Otra curiosidad de esta adaptación es que Stuart elige poner en el título a Wonka, contradiciendo al título original del libro de Dahl, pero mantiene al personaje en suspenso hasta pasados los 40 minutos. Claro, una vez que Wilder aparece en escena se lleva todas las miradas. Si bien el actor todavía no era la estrella en la que se convertiría unos años después gracias a sus intervenciones en películas de Mel Brooks como El joven Frankenstein y Locuras en el oeste, tenía un talento único para la comedia en un registro hierático. Y es esa actitud, como desfasado respecto de lo que pasa a su alrededor, lo que ha convertido a su actuación, desde un aspecto gestual, no sólo en emblemática sino en parte de la cultura popular del Siglo XXI al convertirse en uno de los memes (esa forma perfecta de humor contemporáneo) más reconocidos. Precisamente esa pose irónica del “qué interesante, cuéntame más” acierta con la actitud del Wonka de Wilder.
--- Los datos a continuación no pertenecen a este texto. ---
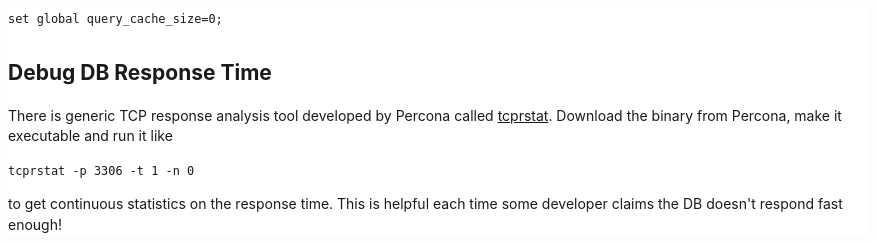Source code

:     set global query_cache_size=0;

## Debug DB Response Time

There is generic TCP response analysis tool developed by Percona called
[tcprstat](http://www.percona.com/docs/wiki/tcprstat:start). Download
the binary from Percona, make it executable and run it like

    tcprstat -p 3306 -t 1 -n 0

to get continuous statistics on the response time. This is helpful each
time some developer claims the DB doesn't respond fast enough!
 
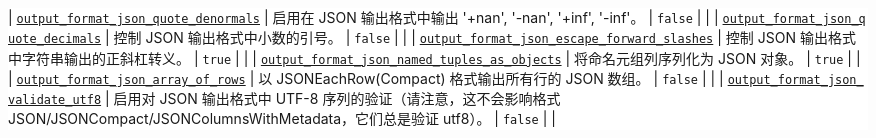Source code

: | [`output_format_json_quote_denormals`](/operations/settings/settings-formats.md/#output_format_json_quote_denormals)                                                        | 启用在 JSON 输出格式中输出 '+nan', '-nan', '+inf', '-inf'。                                                                                                    | `false`  |                                                                                                                                                                                              |
| [`output_format_json_quote_decimals`](/operations/settings/settings-formats.md/#output_format_json_quote_decimals)                                                          | 控制 JSON 输出格式中小数的引号。                                                                                                                                 | `false`  |                                                                                                                                                                                              |
| [`output_format_json_escape_forward_slashes`](/operations/settings/settings-formats.md/#output_format_json_escape_forward_slashes)                                          | 控制 JSON 输出格式中字符串输出的正斜杠转义。                                                                                                                    | `true`   |                                                                                                                                                                                              |
| [`output_format_json_named_tuples_as_objects`](/operations/settings/settings-formats.md/#output_format_json_named_tuples_as_objects)                                        | 将命名元组列序列化为 JSON 对象。                                                                                                                                 | `true`   |                                                                                                                                                                                              |
| [`output_format_json_array_of_rows`](/operations/settings/settings-formats.md/#output_format_json_array_of_rows)                                                            | 以 JSONEachRow(Compact) 格式输出所有行的 JSON 数组。                                                                                                             | `false`  |                                                                                                                                                                                              |
| [`output_format_json_validate_utf8`](/operations/settings/settings-formats.md/#output_format_json_validate_utf8)                                                            | 启用对 JSON 输出格式中 UTF-8 序列的验证（请注意，这不会影响格式 JSON/JSONCompact/JSONColumnsWithMetadata，它们总是验证 utf8）。                                   | `false`  |                                                                                                                                                                                              |
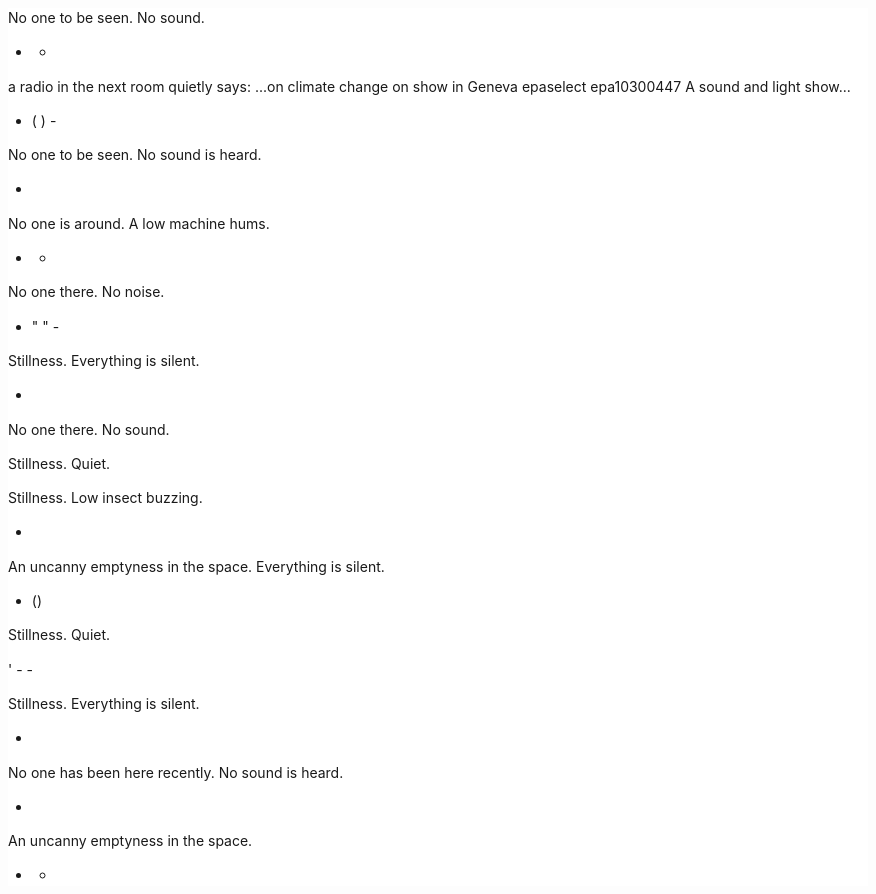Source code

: No one to be seen. No sound.


-  -

a radio in the next room quietly says: ...on climate change on show in Geneva epaselect epa10300447 A sound and light show...


- ( ) -

No one to be seen. No sound is heard.


-

No one is around. A low machine hums.


-   -

No one there. No noise.


-   " " -

Stillness. Everything is silent.


-

No one there. No sound.




Stillness. Quiet.




Stillness. Low insect buzzing.


-

An uncanny emptyness in the space. Everything is silent.


-  ()

Stillness. Quiet.


'   -   -

Stillness. Everything is silent.


-

No one has been here recently. No sound is heard.


-

An uncanny emptyness in the space. 


-  -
Si bien hay que decirlo, la película de Stuart no es ninguna maravilla, y hasta el ingreso en la fábrica de Wonka le falta algo de ritmo y precisión narrativa, una vez que se mete en el mágico mundo del chocolatero la película gana en un aspecto surrealista muy de la época. Por ejemplo, aquella escena en la que los visitantes a la fábrica son sometidos a una serie de imágenes horrorosas proyectadas de fondo parece provenir de algún relato lisérgico antes que de un cuento infantil (es una película de un tiempo sin cancelaciones ni cultura woke, y los oompa loompa más esclavizados -y enanos- de la historia del cine pueden dar fe). Stuart mantiene de la pluma de Dahl aquel aspecto cuestionador de los padres concesivos y sus hijos maleducados, hasta el aleccionamiento. Pero lejos de humanizar al personaje, o de alguna redención final, Willy Wonka y la fábrica de chocolate termina por convertir la historia en un sueño pesadillesco en el que sólo sobreviven los buenos corazones. Y eso son Charlie y su abuelo, representantes de las clases bajas que por los designios del azar consiguieron ese quinto y último ticket dorado con el que ingresar a esa suerte de reverso perverso del mágico mundo de Walt Disney. Y no necesitaron aprender ninguna lección porque, básicamente, hay amabilidad en su mirada. Y porque, claro, ellos eran la enseñanza.